### Text shown
▼
The Frans Hals Museum is a museum located in Haarlem, the Netherlands.

The museum was established in 1862. In 1950, the museum was split in two locations when the collection of modern art was moved to the Museum De Hallen (since 2018 called Hal). The main collection, including its famous 17th-century Frans Hals paintings, for which the museum is named, is located in the former Oude Mannenhuis on the Groot Heiligland.

The museum was founded in 1862 in the newly renovated former Dominican church cloisters located in the back of the Haarlem city hall known as the Prinsenhof, and when it needed more space, it moved to the recently vacated location of the town orphanage in 1913.  The collection is based on the large number of paintings owned by the City of Haarlem, which includes over 100 artworks seized from Catholic churches in the 1580s after the Protestant Reformation, and Haarlem art rescued from demolished local buildings from the 15th century onwards.

In 2018 the museum re-merged with Museum De Hallen to form a single museum called the Frans Hals Museum with two locations: Hof (located on Groot Heiligland) and Hal (located on Grote Markt).

History of the Old Men's Almshouse 

The Haarlem Oude Mannenhuis was a hofje founded in 1609. The residential rooms were situated around a courtyard in the style of contemporary Haarlem Hofjes. Each of the thirty little houses was inhabited by two men; to be eligible to living there they had to be at least 60 years old, honest Haarlem residents, and single. They were required to bring their own household goods listed as a bed, a chair with a cushion, a tin chamberpot, three blankets, six good shirts and six nightcaps. They were locked in each night at eight o'clock in the summer and at seven in the winter. The residents had to make a weekly collection with a poor-box, and a statue of a man holding this can be seen in the entrance hall of the museum. The old men's home was governed by five regents, whose portraits, painted by Frans Hals in 1664, are on display.
▲
### Short task 1
According to the museum text, in what year did the Frans Hals Museum move into the former town orphanage?
### Short task 2
Format the lines of the listing from the line with "Salvador: none -> 3:08" up to and including the last line of the listing as a JSON list of strings, one string per line. Leave out the pictures.
The museum text has no connection to the listing.

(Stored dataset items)
▼
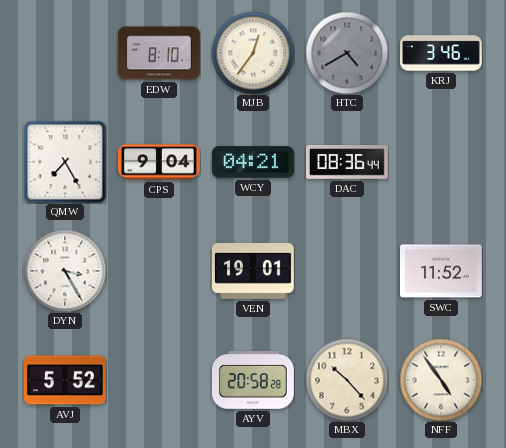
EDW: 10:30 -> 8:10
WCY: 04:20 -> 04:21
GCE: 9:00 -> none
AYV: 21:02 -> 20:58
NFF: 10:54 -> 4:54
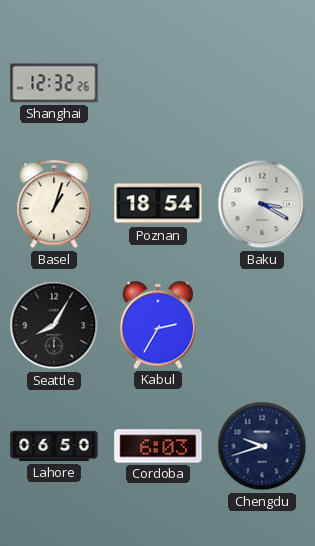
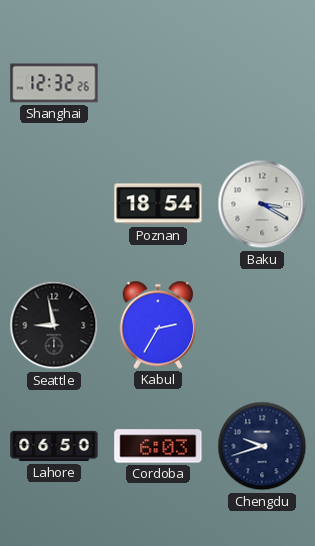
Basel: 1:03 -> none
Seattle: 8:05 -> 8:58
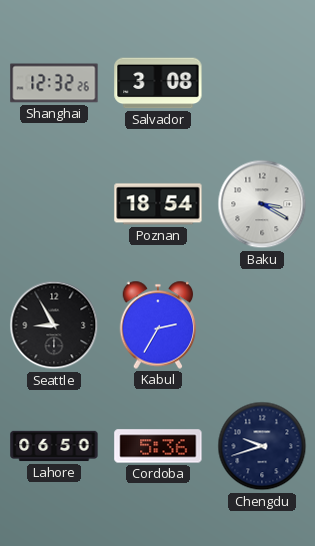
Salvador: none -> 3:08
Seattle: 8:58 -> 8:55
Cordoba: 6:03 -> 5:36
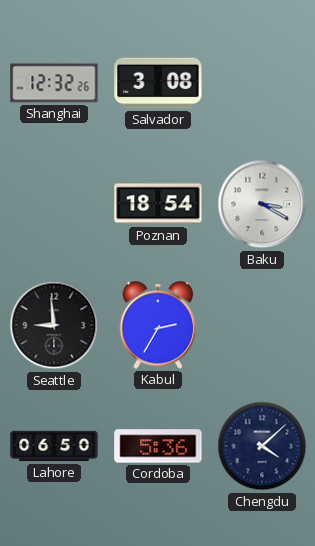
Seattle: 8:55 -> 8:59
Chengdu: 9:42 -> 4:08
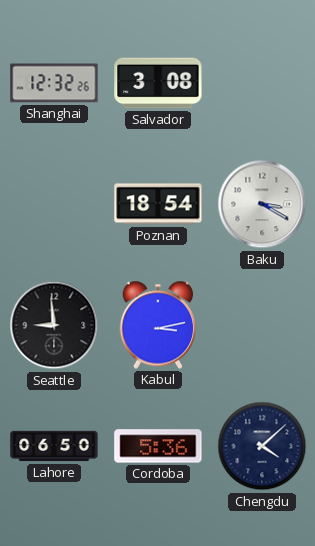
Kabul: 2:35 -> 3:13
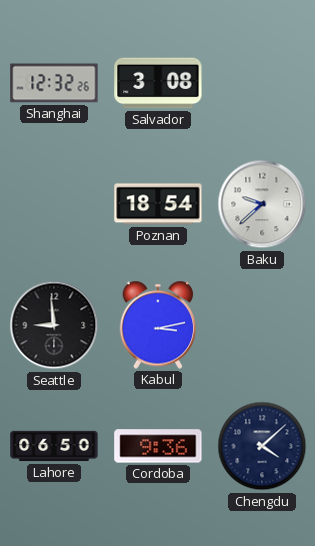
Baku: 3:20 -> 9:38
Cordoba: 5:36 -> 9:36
▲
### Expected answer 1
1913

### Expected answer 2
[
  "Salvador: none -> 3:08",
  "Seattle: 8:58 -> 8:55",
  "Cordoba: 6:03 -> 5:36",
  "Seattle: 8:55 -> 8:59",
  "Chengdu: 9:42 -> 4:08",
  "Kabul: 2:35 -> 3:13",
  "Baku: 3:20 -> 9:38",
  "Cordoba: 5:36 -> 9:36"
]